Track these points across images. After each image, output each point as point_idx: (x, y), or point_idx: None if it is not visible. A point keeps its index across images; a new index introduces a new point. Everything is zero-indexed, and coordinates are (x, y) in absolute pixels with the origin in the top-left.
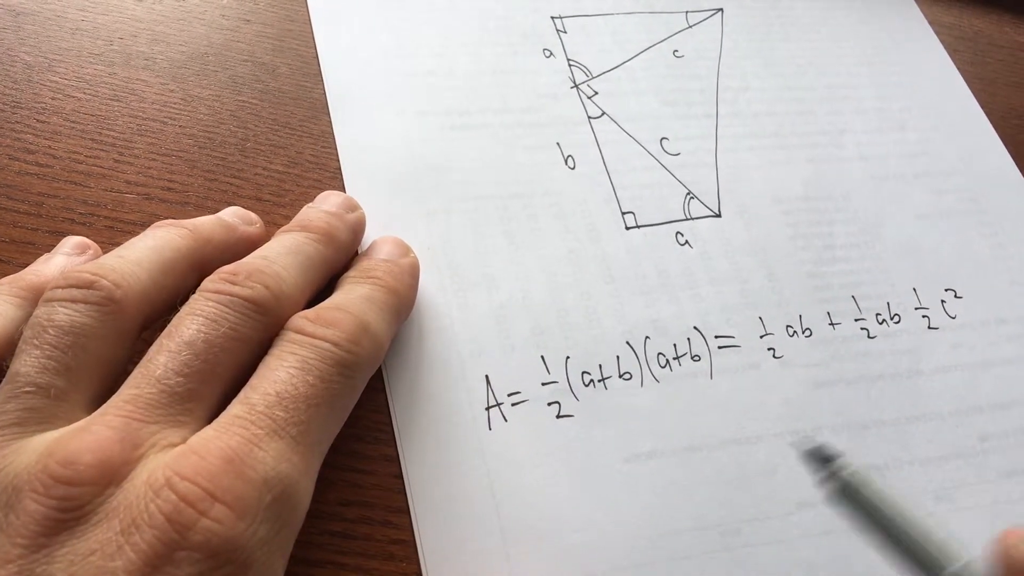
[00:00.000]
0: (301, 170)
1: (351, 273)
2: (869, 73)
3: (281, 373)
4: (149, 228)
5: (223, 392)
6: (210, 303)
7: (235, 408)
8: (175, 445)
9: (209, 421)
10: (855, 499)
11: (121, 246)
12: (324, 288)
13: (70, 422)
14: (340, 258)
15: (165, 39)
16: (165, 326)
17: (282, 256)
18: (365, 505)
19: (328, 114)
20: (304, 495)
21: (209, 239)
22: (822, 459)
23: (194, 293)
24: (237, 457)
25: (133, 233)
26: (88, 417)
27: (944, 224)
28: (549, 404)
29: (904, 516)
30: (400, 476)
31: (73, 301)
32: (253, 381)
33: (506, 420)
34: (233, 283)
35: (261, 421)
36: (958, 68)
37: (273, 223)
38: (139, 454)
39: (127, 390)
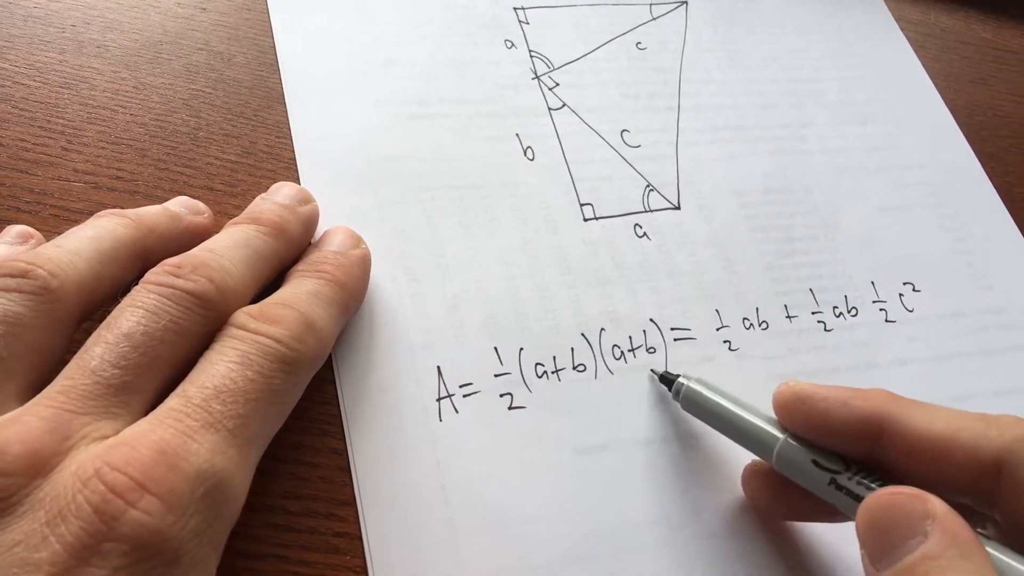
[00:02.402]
0: (255, 160)
1: (300, 266)
2: (833, 67)
3: (220, 367)
4: (92, 217)
5: (161, 385)
6: (152, 295)
7: (171, 401)
8: (107, 437)
9: (145, 414)
10: (695, 406)
11: (61, 235)
12: (273, 281)
13: (1, 412)
14: (290, 251)
15: (119, 27)
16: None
17: (230, 249)
18: (310, 498)
19: (284, 103)
20: (239, 489)
21: (153, 228)
22: (667, 380)
23: (136, 284)
24: (170, 449)
25: (79, 222)
26: (20, 408)
27: (904, 217)
28: (501, 395)
29: (733, 411)
30: (347, 469)
31: (7, 290)
32: (192, 375)
33: (457, 411)
34: (177, 275)
35: (197, 414)
36: (924, 64)
37: (224, 213)
38: (69, 445)
39: (61, 381)
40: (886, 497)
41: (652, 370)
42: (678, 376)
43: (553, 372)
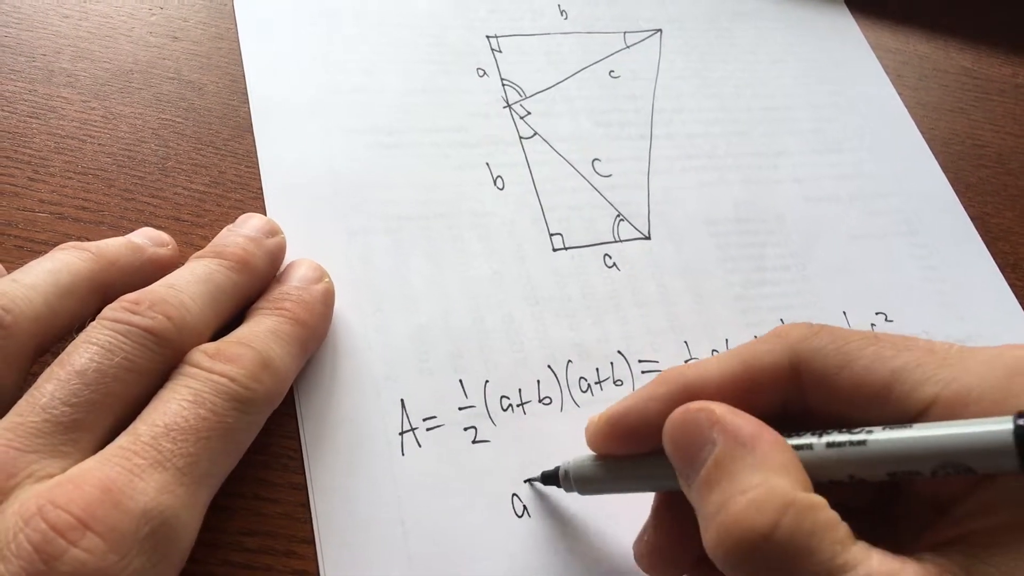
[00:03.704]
0: (223, 190)
1: (260, 303)
2: (807, 95)
3: (172, 405)
4: (52, 250)
5: (114, 423)
6: (107, 331)
7: (121, 439)
8: (53, 476)
9: (96, 453)
10: (588, 483)
11: (19, 269)
12: (237, 316)
13: None
14: (255, 286)
15: (89, 56)
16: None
17: (191, 285)
18: (269, 535)
19: (254, 133)
20: (186, 528)
21: (114, 261)
22: (551, 476)
23: (93, 319)
24: (115, 487)
25: (43, 253)
26: None
27: (877, 246)
28: (465, 429)
29: (622, 467)
30: (307, 504)
31: None
32: (144, 413)
33: (420, 445)
34: (133, 312)
35: (145, 452)
36: (901, 93)
37: (191, 244)
38: (13, 484)
39: (10, 417)
40: (678, 416)
41: (526, 480)
42: (556, 468)
43: (518, 405)
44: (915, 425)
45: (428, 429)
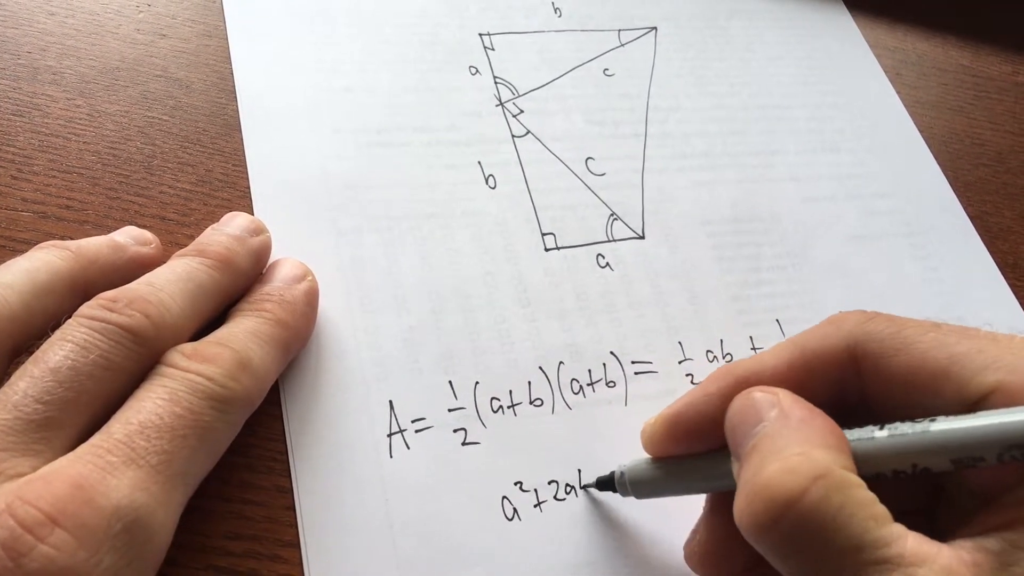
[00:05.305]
0: (210, 188)
1: (241, 304)
2: (804, 94)
3: (147, 404)
4: (32, 249)
5: (88, 422)
6: (82, 329)
7: (94, 438)
8: (24, 474)
9: (69, 452)
10: (645, 486)
11: None
12: (219, 316)
13: None
14: (238, 285)
15: (75, 53)
16: None
17: (171, 283)
18: (253, 539)
19: (241, 131)
20: (161, 526)
21: (94, 260)
22: (607, 482)
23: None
24: (87, 483)
25: (24, 253)
26: None
27: (875, 246)
28: (455, 431)
29: (680, 468)
30: (293, 508)
31: None
32: (119, 412)
33: (408, 447)
34: (111, 310)
35: (118, 449)
36: (900, 91)
37: (176, 243)
38: None
39: None
40: (741, 397)
41: (583, 486)
42: (611, 472)
43: (509, 407)
44: (979, 413)
45: (417, 431)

------------------------------------------------------------------------

**Exercise**
Set down all of the entries exactly as they stand, without any image.

**Written response**
Track these points across images. After each image, output each point as point_idx: (x, y), or point_idx: None if it is not visible. A point keeps its index across images; a new index introduces a new point. Everything is zero-indexed, and coordinates are (x, y) in absolute pixels with the origin in the top-left.
[00:00.000]
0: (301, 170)
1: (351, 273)
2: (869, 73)
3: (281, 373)
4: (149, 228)
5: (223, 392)
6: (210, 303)
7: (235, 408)
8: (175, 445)
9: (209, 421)
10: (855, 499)
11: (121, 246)
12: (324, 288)
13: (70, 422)
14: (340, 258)
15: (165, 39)
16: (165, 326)
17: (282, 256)
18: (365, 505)
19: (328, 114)
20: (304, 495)
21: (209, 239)
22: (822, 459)
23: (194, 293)
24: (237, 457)
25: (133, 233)
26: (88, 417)
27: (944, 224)
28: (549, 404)
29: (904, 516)
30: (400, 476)
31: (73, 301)
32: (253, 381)
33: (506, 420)
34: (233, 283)
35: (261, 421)
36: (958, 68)
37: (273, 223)
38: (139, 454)
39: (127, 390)
[00:02.402]
0: (255, 160)
1: (300, 266)
2: (833, 67)
3: (220, 367)
4: (92, 217)
5: (161, 385)
6: (152, 295)
7: (171, 401)
8: (107, 437)
9: (145, 414)
10: (695, 406)
11: (61, 235)
12: (273, 281)
13: (1, 412)
14: (290, 251)
15: (119, 27)
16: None
17: (230, 249)
18: (310, 498)
19: (284, 103)
20: (239, 489)
21: (153, 228)
22: (667, 380)
23: (136, 284)
24: (170, 449)
25: (79, 222)
26: (20, 408)
27: (904, 217)
28: (501, 395)
29: (733, 411)
30: (347, 469)
31: (7, 290)
32: (192, 375)
33: (457, 411)
34: (177, 275)
35: (197, 414)
36: (924, 64)
37: (224, 213)
38: (69, 445)
39: (61, 381)
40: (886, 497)
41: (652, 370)
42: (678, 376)
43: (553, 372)
[00:03.704]
0: (223, 190)
1: (260, 303)
2: (807, 95)
3: (172, 405)
4: (52, 250)
5: (114, 423)
6: (107, 331)
7: (121, 439)
8: (53, 476)
9: (96, 453)
10: (588, 483)
11: (19, 269)
12: (237, 316)
13: None
14: (255, 286)
15: (89, 56)
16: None
17: (191, 285)
18: (269, 535)
19: (254, 133)
20: (186, 528)
21: (114, 261)
22: (551, 476)
23: (93, 319)
24: (115, 487)
25: (43, 253)
26: None
27: (877, 246)
28: (465, 429)
29: (622, 467)
30: (307, 504)
31: None
32: (144, 413)
33: (420, 445)
34: (133, 312)
35: (145, 452)
36: (901, 93)
37: (191, 244)
38: (13, 484)
39: (10, 417)
40: (678, 416)
41: (526, 480)
42: (556, 468)
43: (518, 405)
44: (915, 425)
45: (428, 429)
[00:05.305]
0: (210, 188)
1: (241, 304)
2: (804, 94)
3: (147, 404)
4: (32, 249)
5: (88, 422)
6: (82, 329)
7: (94, 438)
8: (24, 474)
9: (69, 452)
10: (645, 486)
11: None
12: (219, 316)
13: None
14: (238, 285)
15: (75, 53)
16: None
17: (171, 283)
18: (253, 539)
19: (241, 131)
20: (161, 526)
21: (94, 260)
22: (607, 482)
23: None
24: (87, 483)
25: (24, 253)
26: None
27: (875, 246)
28: (455, 431)
29: (680, 468)
30: (293, 508)
31: None
32: (119, 412)
33: (408, 447)
34: (111, 310)
35: (118, 449)
36: (900, 91)
37: (176, 243)
38: None
39: None
40: (741, 397)
41: (583, 486)
42: (611, 472)
43: (509, 407)
44: (979, 413)
45: (417, 431)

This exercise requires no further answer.